Clathria hillenburgi

Scientific classification
- Kingdom: Animalia
- Phylum: Porifera
- Class: Demospongiae
- Order: Poecilosclerida
- Family: Microcionidae
- Genus: Clathria
- Subgenus: Axosuberites
- Species: C. hillenburgi
- Binomial name: Clathria hillenburgi Annunziata, Cavalcanti, Santos & Pinheiro, 2019

= Clathria hillenburgi =

- Authority: Annunziata, Cavalcanti, Santos & Pinheiro, 2019

Species of sea sponge

Clathria hillenburgi, also known as Clathria (Axosuberites) hillenburgi, is a species of sea sponge in the family Microcionidae. It is endemic to the coast of Brazil.
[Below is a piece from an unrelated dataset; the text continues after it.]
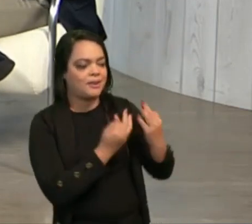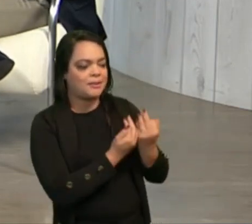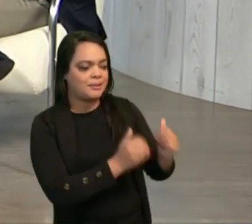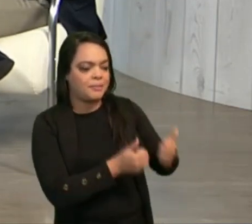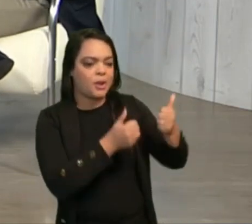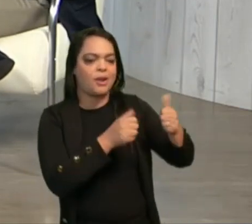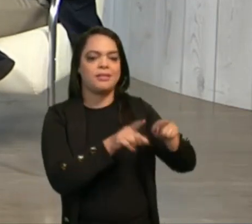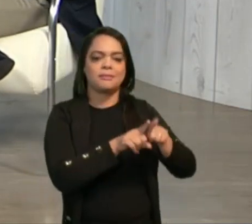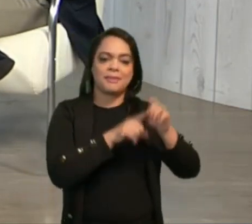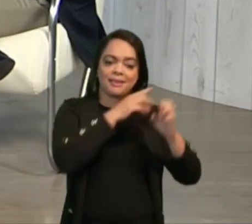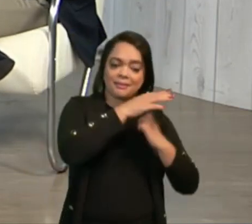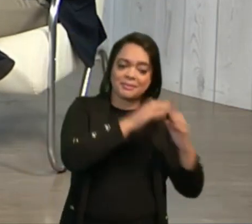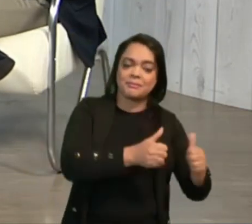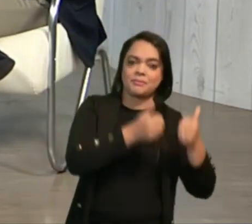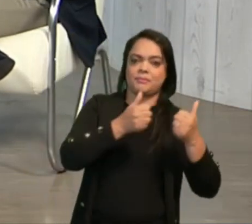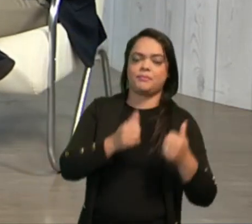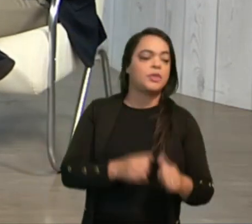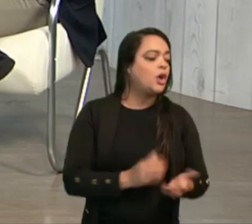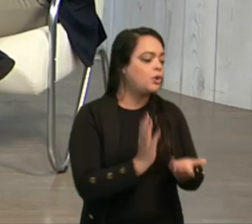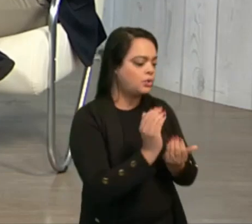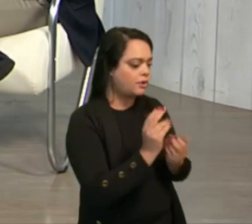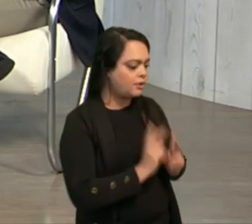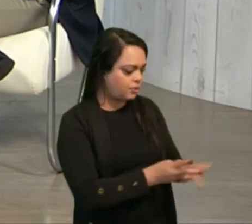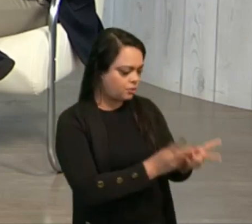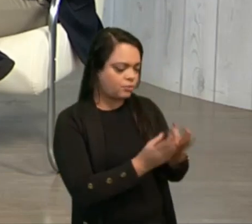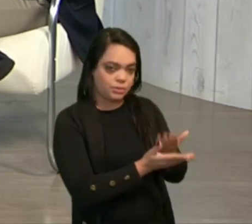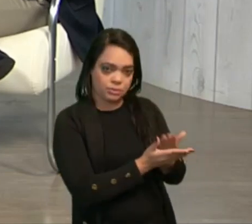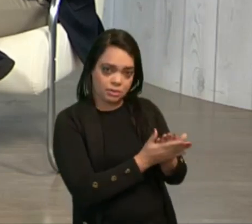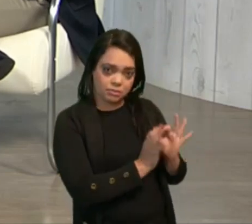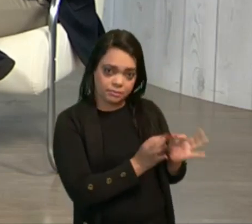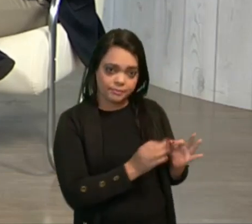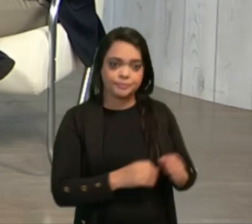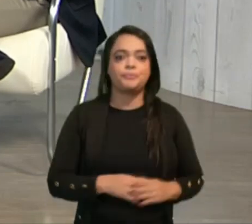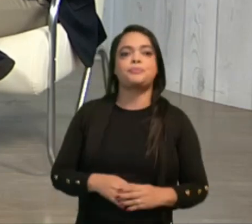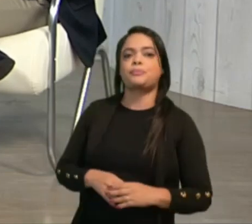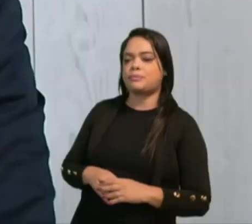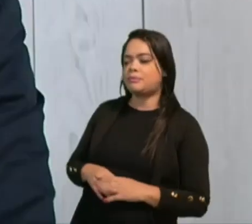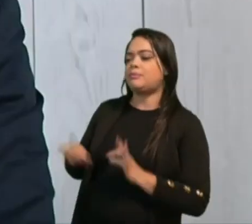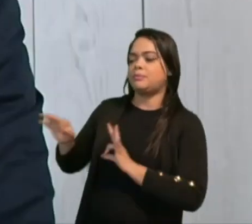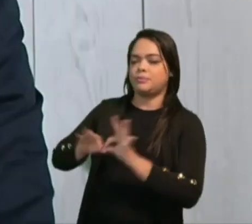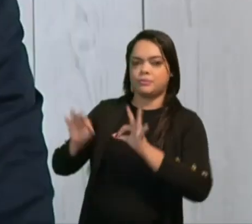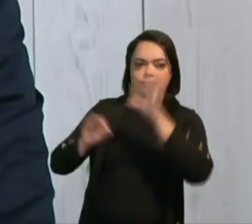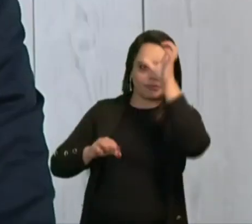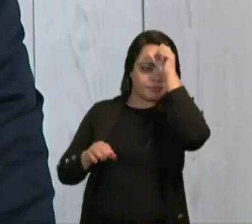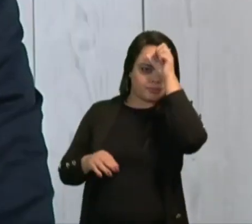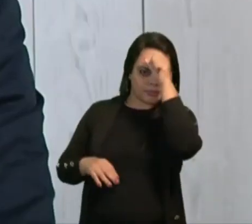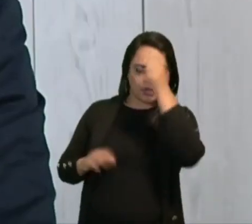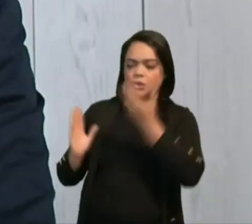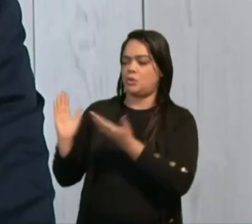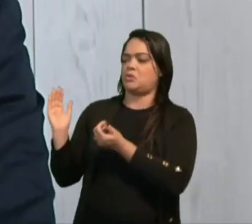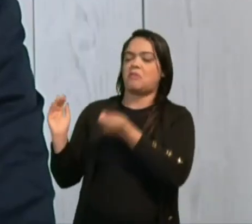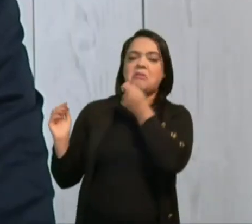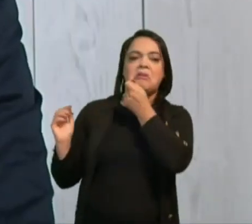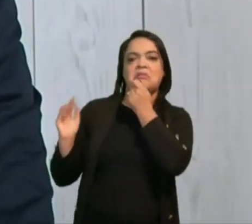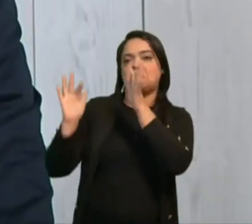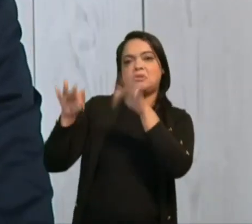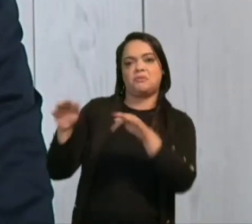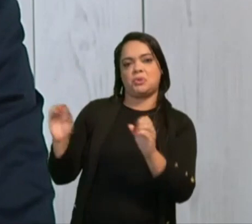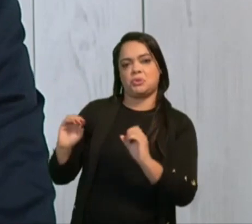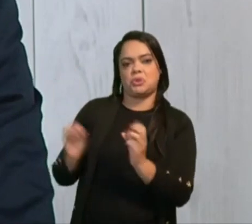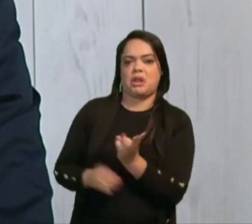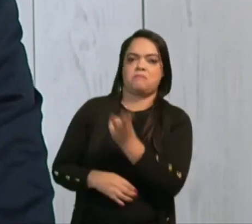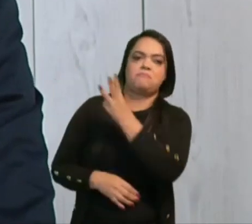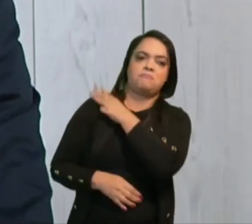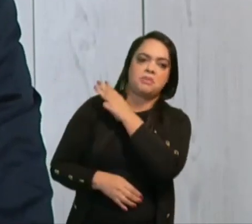também o empregador. E o jovem continua estudando também. No programa de aprendizagem, aquele jovem que ainda não concluiu o ensino médio,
It has been documented in mangrove habitats off the coast of Paraíba, where it has been found growing on Rhizophora roots in the Mamanguape River estuary. Despite being found off the coast of tropical Brazil, this species closely resembles C. (Thalysias) mauriceburtoni (formerly C. flabellata) and C. (Axosuberites) georgiaensis, two species found off the coast of Antarctica.

This species was named in honor of Stephen Hillenburg, an American marine science educator and creator of the famous animated series SpongeBob SquarePants, who had died several months prior to the species' description.